__Text section__:
Search code examples
pythondatabasepostgresqlpsycopg2executemany

Too many server roundtrips w/ psycopg2


I am making a script, that should create a schema for each customer. I’m fetching all metadata from a database that defines how each customer’s schema should look like, and then create it. Everything is well defined, the types, names of tables, etc. A customer has many tables (fx, address, customers, contact, item, etc), and each table has the same metadata.

My procedure now:

  1. get everything I need from the metadataDatabase.
  2. In a for loop, create a table, and then Alter Table and add each metadata (This is done for each table).

Right now my script runs in about a minute for each customer, which I think is too slow. It has something to do with me having a loop, and in that loop, I’m altering each table. I think that instead of me altering (which might be not so clever approach), I should do something like the following: Note that this is just a stupid but valid example:

for table in tables:
    con.execute("CREATE TABLE IF NOT EXISTS tester.%s (%s, %s);", (table, "last_seen   date", "valid_from    timestamp"))

But it gives me this error (it seems like it reads the table name as a string in a string..):

psycopg2.errors.SyntaxError: syntax error at or near "'billing'"

LINE 1: CREATE TABLE IF NOT EXISTS tester.'billing' ('last_seen da...


Solution

  • Consider creating tables with a serial type (i.e., autonumber) ID field and then use alter table for all other fields by using a combination of sql.Identifier for identifiers (schema names, table names, column names, function names, etc.) and regular format for data types which are not literals in SQL statement.

    from psycopg2 import sql
    
    # CREATE TABLE
    query = """CREATE TABLE IF NOT EXISTS {shm}.{tbl} (ID serial)"""
    
    cur.execute(sql.SQL(query).format(shm = sql.Identifier("tester"),
                                      tbl = sql.Identifier("table")))

__Source data__:
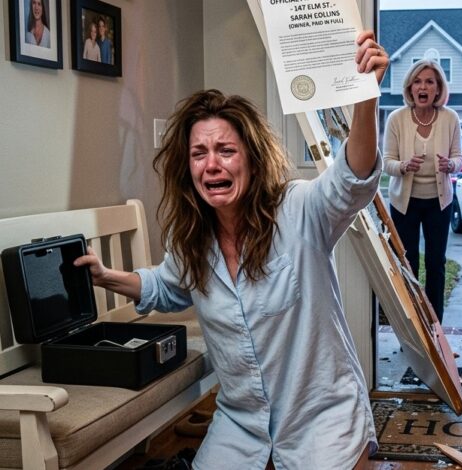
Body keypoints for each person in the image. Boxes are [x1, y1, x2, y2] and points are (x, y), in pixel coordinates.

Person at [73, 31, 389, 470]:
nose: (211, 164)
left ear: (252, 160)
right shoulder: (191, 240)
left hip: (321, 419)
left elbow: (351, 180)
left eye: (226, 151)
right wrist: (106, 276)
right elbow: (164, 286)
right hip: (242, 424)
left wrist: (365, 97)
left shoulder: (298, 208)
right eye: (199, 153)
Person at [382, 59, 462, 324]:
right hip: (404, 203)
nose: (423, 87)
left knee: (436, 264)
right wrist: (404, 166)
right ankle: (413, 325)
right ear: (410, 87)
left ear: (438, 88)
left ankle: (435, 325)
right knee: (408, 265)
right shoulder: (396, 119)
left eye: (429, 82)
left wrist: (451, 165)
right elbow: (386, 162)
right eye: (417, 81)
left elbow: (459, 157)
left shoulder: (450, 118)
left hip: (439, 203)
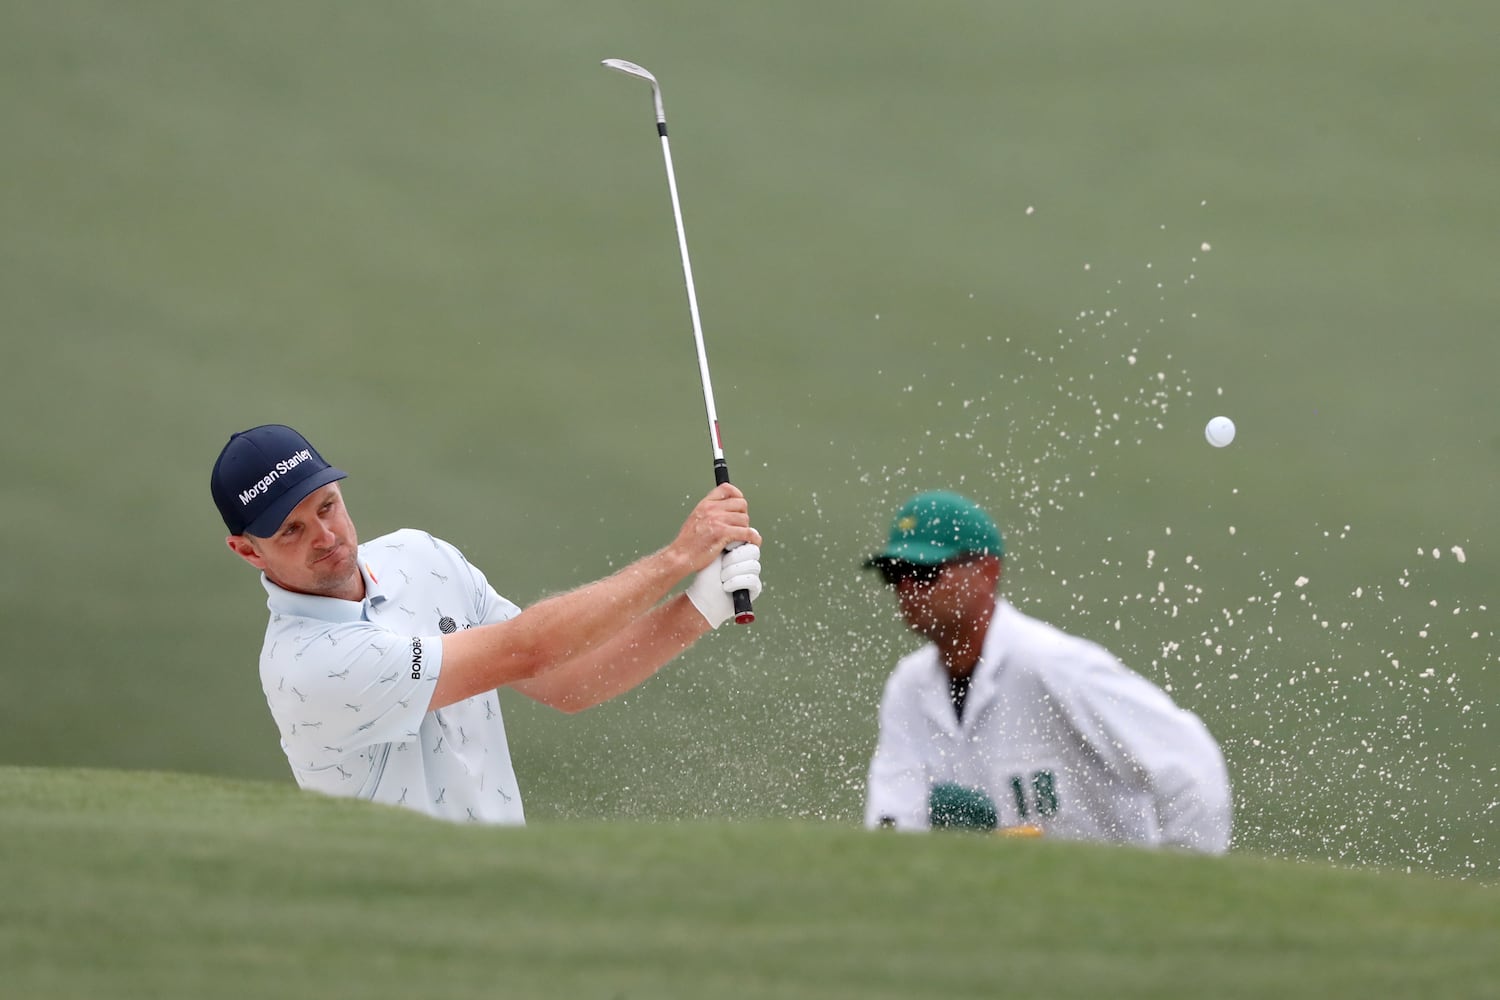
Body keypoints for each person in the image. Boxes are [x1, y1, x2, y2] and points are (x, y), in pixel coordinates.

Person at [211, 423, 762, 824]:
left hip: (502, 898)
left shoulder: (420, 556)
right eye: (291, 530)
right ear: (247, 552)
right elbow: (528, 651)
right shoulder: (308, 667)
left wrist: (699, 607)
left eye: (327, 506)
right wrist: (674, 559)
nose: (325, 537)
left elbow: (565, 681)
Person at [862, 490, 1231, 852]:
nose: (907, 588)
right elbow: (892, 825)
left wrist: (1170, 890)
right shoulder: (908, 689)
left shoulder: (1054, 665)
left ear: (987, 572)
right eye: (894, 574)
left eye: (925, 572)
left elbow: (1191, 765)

__Task requirements__:
1. In the thread about psycopg2 server roundtrips, list the example table names that the poster gives in parentheses for a customer.
2. Return the stretch of the psycopg2 thread from "Too many server" through "for each table).".
3. Resume the psycopg2 thread at the point where it stops.

__Per-task outputs__:
1. fx, address, customers, contact, item

2.
Too many server roundtrips w/ psycopg2


I am making a script, that should create a schema for each customer. I’m fetching all metadata from a database that defines how each customer’s schema should look like, and then create it. Everything is well defined, the types, names of tables, etc. A customer has many tables (fx, address, customers, contact, item, etc), and each table has the same metadata.

My procedure now:

  1. get everything I need from the metadataDatabase.
  2. In a for loop, create a table, and then Alter Table and add each metadata (This is done for each table).

3.
    # ALTER TABLE
    items = [("last_seen", "date"), ("valid_from", "timestamp")]    
    query = """ALTER TABLE {shm}.{tbl} ADD COLUMN {col} {typ}"""
    
    for item in items:
        # KEEP IDENTIFIER PLACEHOLDERS
        final_query = query.format(shm="{shm}", tbl="{tbl}", col="{col}", typ=i[1])
        cur.execute(sql.SQL(final_query).format(shm = sql.Identifier("tester"), 
                                                tbl = sql.Identifier("table"),
                                                col = sql.Identifier(item[0]))
    

    Alternatively, use str.join with list comprehension for one CREATE TABLE:

    query = """CREATE TABLE IF NOT EXISTS {shm}.{tbl} (
           "id" serial,
           {vals}
    )"""
    
    items = [("last_seen", "date"), ("valid_from", "timestamp")]  
    val = ",\n       ".join(["{{}} {typ}".format(typ=i[1]) for i in items])
    
    # KEEP IDENTIFIER PLACEHOLDERS
    pre_query = query.format(shm="{shm}", tbl="{tbl}", vals=val)
    
    final_query = sql.SQL(pre_query).format(*[sql.Identifier(i[0]) for i in items], 
                                            shm = sql.Identifier("tester"), 
                                            tbl = sql.Identifier("table"))    
    cur.execute(final_query)
    

    SQL (sent to database)

    CREATE TABLE IF NOT EXISTS "tester"."table" (
           "id" serial,
           "last_seen" date,
           "valid_from" timestamp
    )